Statement by Ambassador Wittig in the Security Council on the protection of civilians in armed conflict
Let me thank our briefers of today for their valuable contributions.
Germany aligns itself with the EU statement to be delivered later on.
Today's debate on the Protection of Civilians in armed conflict comes at a crucial moment. Only last week the International Criminal Court announced its intention to indict three Libyan officials it holds responsible for organized crimes against humanity perpetrated against civilians in Libya. Following the landmark Security Council resolution 1970, this is an important step in enhancing accountability for violations of international law and to ending the so-called “culture of impunity”.
Regarding “responsibility to protect”, let me be clear: It is first and foremost the responsibility of each state to protect its civilian population from violence. However, blatant disregard of this obligation may have consequences for those responsible - this is a message that applies not only in Libya. It goes beyond Libya.
Civilians continue to bear the brunt of the violence in armed conflict. Recent events in Cote d'Ivoire and Libya re-confirmed this in a tragic way. The indiscriminate and excessive use of force against civilians in all its various forms cannot and must not be accepted by the Security Council and the international community at large.
Let me briefly touch upon some of the other situations of concern to us.
First on Syria: We are deeply shocked by the violence and the brutality of the internal repression against unarmed and peaceful protesters orchestrated by the Syrian authorities. The use of tanks and heavy artillery against the civilian population in Daraa, Baniyas and other cities are deeply worrying. The Syrian authorities clearly stand at a fork in the road. We strongly urge the Syrian government to end its military repression against its own population and to respect human rights. Those responsible for the killings should be held accountable.
In order to make this message clear, we have worked for the European Union to impose restrictive measures against Syria and against persons responsible for the violent repression. These measures have come into force today. The ongoing violence and the regional implications also require that we continue to address the situation in Syria in the Security Council.
On Afghanistan, we remain seriously concerned about the intolerably high number of conflict-related civilian casualties. The large majority of them are caused by indiscriminate attacks by the Taliban, Al-Qaida and other violent armed groups.
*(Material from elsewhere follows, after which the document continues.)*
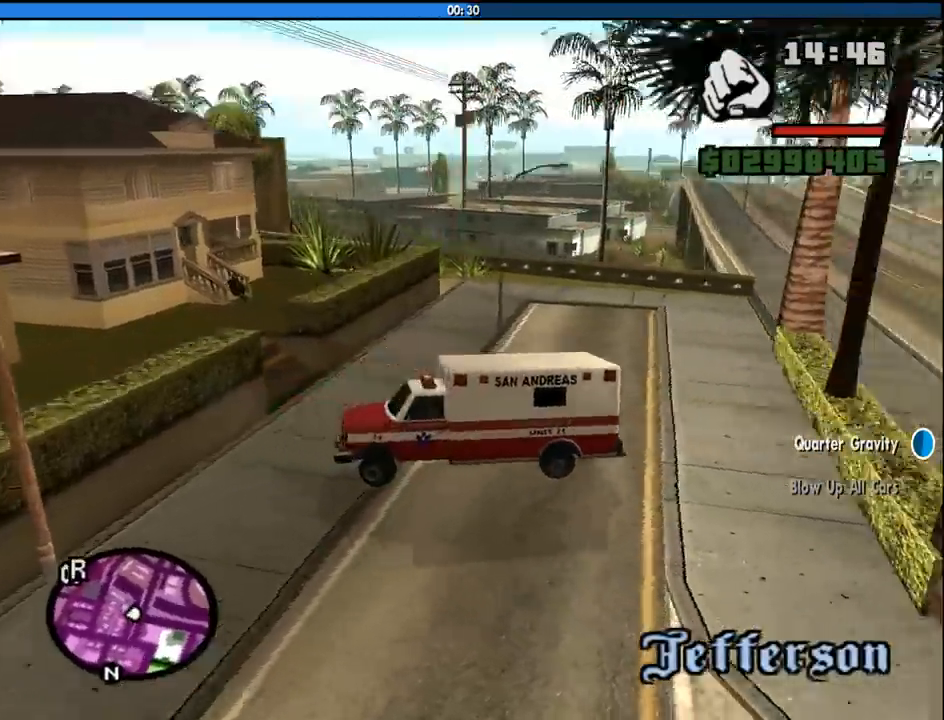
{"keys": ["d", "s"], "mouse": [], "events": []}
We would also like to take note of the continued progress made by Afghan and international forces in minimizing civilian casualties.
The situation of the civilian population in Somalia, remains a cause of grave concern, as are the ongoing activities by the Lord s Resistance Army, in particular the abduction of children, in parts of the Democratic Republic of Congo , southern Sudan and the Central African Republic.
On Sri Lanka, Germany welcomes the report of the Panel of Experts. The report reiterates the need for accountability in Sri Lanka. The findings of the report should encourage the Government of Sri Lanka to set up a credible investigation and accountability process. We urge Sri Lanka to closely co-operate with United Nations in this regard.
Since the last open debate on protection issues in November last year, the Security Council has further developed its comprehensive normative framework on protection issues. We note with appreciation that already four out of the current seven United Nations Peacekeeping Operations with a protection mandate have developed comprehensive strategies for the protection of civilians.
Heeding the call of our President and for the sake of brevity I shorten my written statement and conclude by drawing the attention of the Council to one group of civilians with particular protection needs in all armed conflict – children. Children are sexually abused, killed and/or maimed and sometimes even used as suicide bombers by parties to conflict. In armed conflicts, schools and hospitals, which are essential for the development and well-being of children are deliberately attacked and destroyed .
Together with the SRSG, Ms. Coomaraswamy, with UNICEF and other UN agencies, the Security Council Working Group on Children and Armed Conflict, which I have the honor to chair, has since its inception in 2006 made tangible progress in demobilizing child soldiers and in enhancing compliance with international law by State and non-State parties to conflict. Please allow me to urge the members of the Council, as well as the wider UN membership, to continue to lend their valuable support to this common endeavour.